Starting Thursday, more than 160,000 Medicaid members in Massachusetts will participate in a novel approach to safety-net health care administered by six health organizations.

“It provides us with a great opportunity to collect information, hopefully improve patient outcomes and increase care coordination for 160,000 members’ lives,” Health and Human Services Secretary Marylou Sudders told the News Service on Tuesday.

The Baker administration, which announced the year-long pilot on Tuesday, said members’ benefits, identification cards and doctors would remain the same, and members have been notified of their ACO assignment and may opt out of the program at any time.

Partners HealthCare, the largest provider group in Massachusetts and one of the organizations selected for the pilot, said it will implement a model called Partners Care Connect, offering behavioral health integrated with primary care, and an expansion of services to address substance use, housing, food insecurity and past trauma.

Advocates and health care officials this year discussed factors outside the traditional realm of medicine that can have a bearing on a person’s health.

“Social and environmental factors do indeed contribute to or detract from the health and healthiness of our communities,” Attorney General Maura Healey told the Health Policy Commission in October, highlighting the role housing, food, transportation and sick leave can play in a person’s health.

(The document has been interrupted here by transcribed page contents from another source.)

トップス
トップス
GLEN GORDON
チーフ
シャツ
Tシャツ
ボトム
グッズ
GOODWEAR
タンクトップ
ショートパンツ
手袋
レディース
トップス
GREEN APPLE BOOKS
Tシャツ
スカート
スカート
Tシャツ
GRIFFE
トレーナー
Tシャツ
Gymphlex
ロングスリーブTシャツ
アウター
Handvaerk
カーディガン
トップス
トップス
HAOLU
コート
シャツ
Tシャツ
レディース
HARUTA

Billed by the administration as “part of the most comprehensive restructuring of the Medicaid program in more than 20 years,” the pilot is part of a new five-year, $52.5 billion Medicaid waiver Gov. Charlie Baker negotiated with the Obama administration.

Accountable care organizations have for years been features of the commercial insurance marketplace as well as Medicare, but not MassHealth, which is the state’s administrator of Medicaid. The year-long pilot will venture into accountable care organizations for MassHealth members.

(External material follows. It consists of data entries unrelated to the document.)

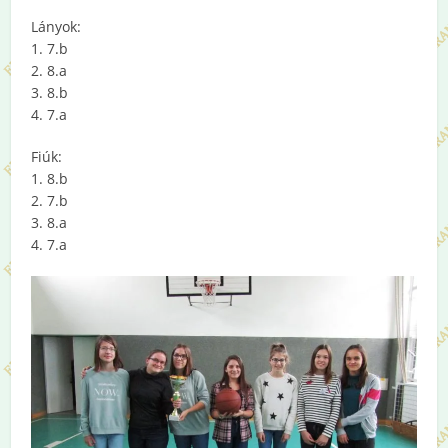
Lányok:
1. 7.b
2. 8.a
3. 8.b
4. 7.a
Fiúk:
1. 8.b
2. 7.b
3. 8.a
4. 7.a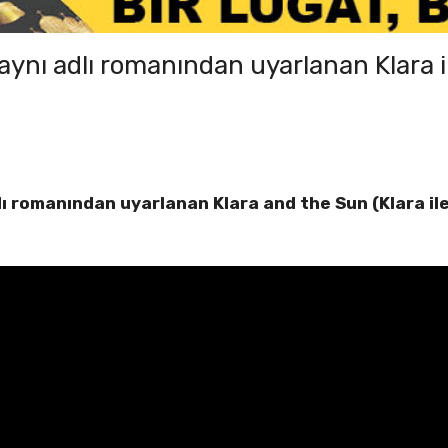
ynı adlı romanından uyarlanan Klara il
ı romanından uyarlanan Klara and the Sun (Klara ile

“We very much model them on the Medicare experience,” Sudders said.

Rather than receiving payments based only on the number of exams and procedures billed to insurers, an accountable care organization (ACO) in general takes on the responsibility to care for the health needs of a population and is paid for that big task. A Health and Human Services official said that the six ACOs participating in the pilot would still be paid on a fee-for-service basis, but would subsequently be able to share in any savings.

The state plans to compare the cost of care for each ACO member versus an “expected target” to determine whether the ACO saved or lost money.

The one-year pilot will have ramifications for the future of MassHealth, which is the biggest spending area in the state budget. MassHealth serves a total of 1.9 million members and costs more than $15 billion.

“ACOs will work closely with community-based health organizations to better integrate care for behavioral health, long-term services and supports and health-related social needs,” Sudders said in a statement. “We look forward to learning from this one year pilot as we restructure the Medicaid program.”

The six pilot ACOs are Boston Accountable Care Organization, Children’s Hospital Integrated Care Organization, Community Care Cooperative, Partners Care Connect, Steward Medicaid Care Network Inc. and UMass Memorial Healthcare Inc. A Health and Humans Services spokeswoman said those were the only six that applied.